住友化学,PIDを抑制する太陽電池封止シート用EVAを発売

住友化学は,太陽電池を高電圧下で長期間使用した場合に,パネルの中をイオンが移動することによって劣化が生じ,出力が大幅に低下するPID現象を抑制する特性と,高い透明性を併せ持つ太陽電池封止シート用EVA(エチレン-酢酸ビニル共重合樹脂)「スミテート®」の新規グレードを開発した(ニュースリリース)。

太陽光発電の導入量が全世界で増加し続けている中,メガソーラーと呼ばれる出力1メガワット以上の大規模発電所の一部では,太陽電池の出力が大幅に低下するPID現象が顕在化し,その対策が求められている。

これまで,太陽電池封止シート用EVA においては,EVAの酢酸ビニル濃度(VA濃度)を低下させることなどでPID現象を抑制できたが,一方で封止シート自体の透明性の低下が発電効率に悪影響を及ぼすことが課題となっていた。

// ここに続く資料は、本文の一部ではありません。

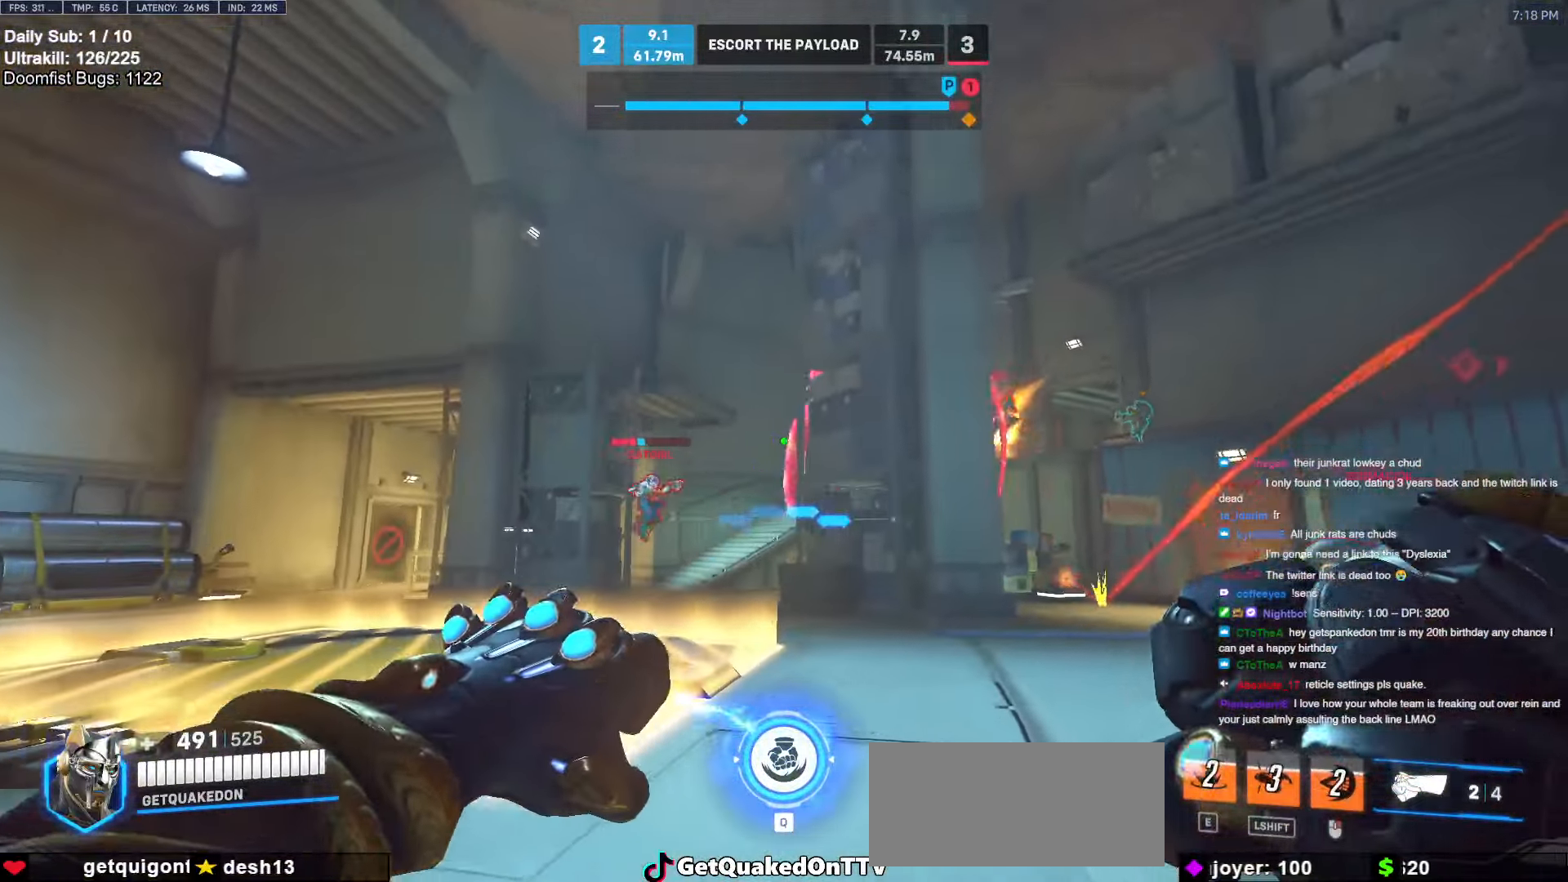
{"keys": ["d"], "mouse": [], "events": [[17, "d", "up"], [167, "d", "down"], [167, "mouse_left", "down"], [250, "mouse_left", "up"], [400, "space", "down"], [400, "w", "up"], [483, "space", "up"]]}
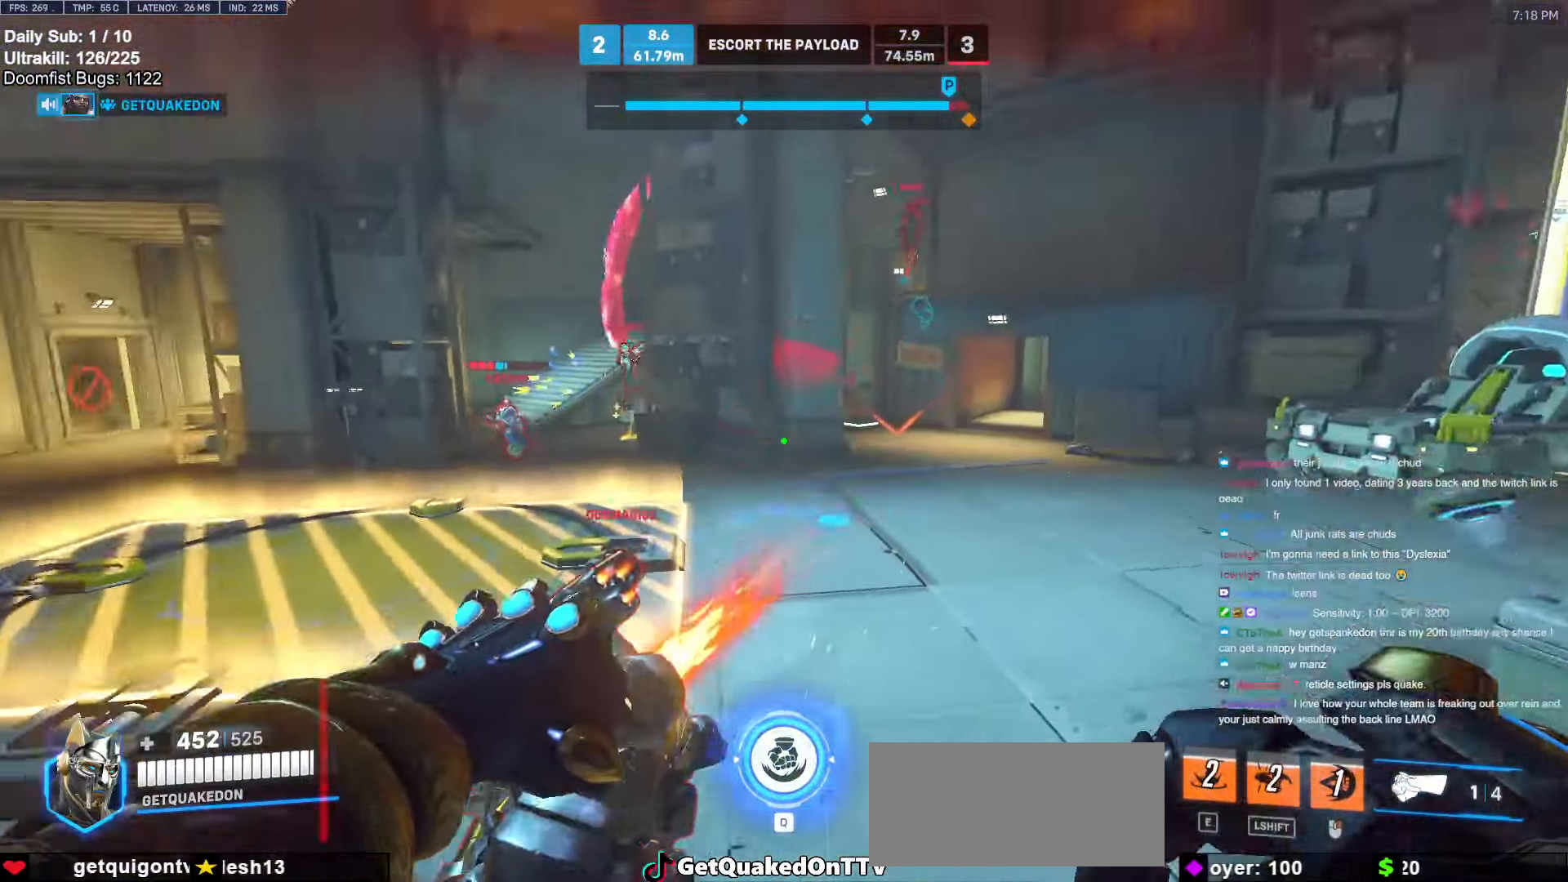
{"keys": ["d", "w"], "mouse": ["right"], "events": [[267, "mouse_left", "down"], [417, "mouse_left", "up"], [417, "w", "down"], [450, "mouse_right", "down"]]}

今回,同社が開発した「スミテート®」新規グレードは,独自技術によって,PID現象の原因である封止シート中のイオンの移動を抑えることを可能としたもの。外部評価機関によるPID促進テストでは,現行同社EVA を使用した場合には太陽電池の発電量の低下率が94%であるのに比べ,今回の新規グレードを使用した場合には発電量の低下率が2%へと大幅に改善する結果が得られた。

さらに,この技術を高VA濃度のEVAに適用することでPID現象の抑制と高い透明性を両立でき,発電効率の向上にも寄与する。これらの特長から,高い発電効率を要求されるメガソーラー向けに,特に効果を発揮するという。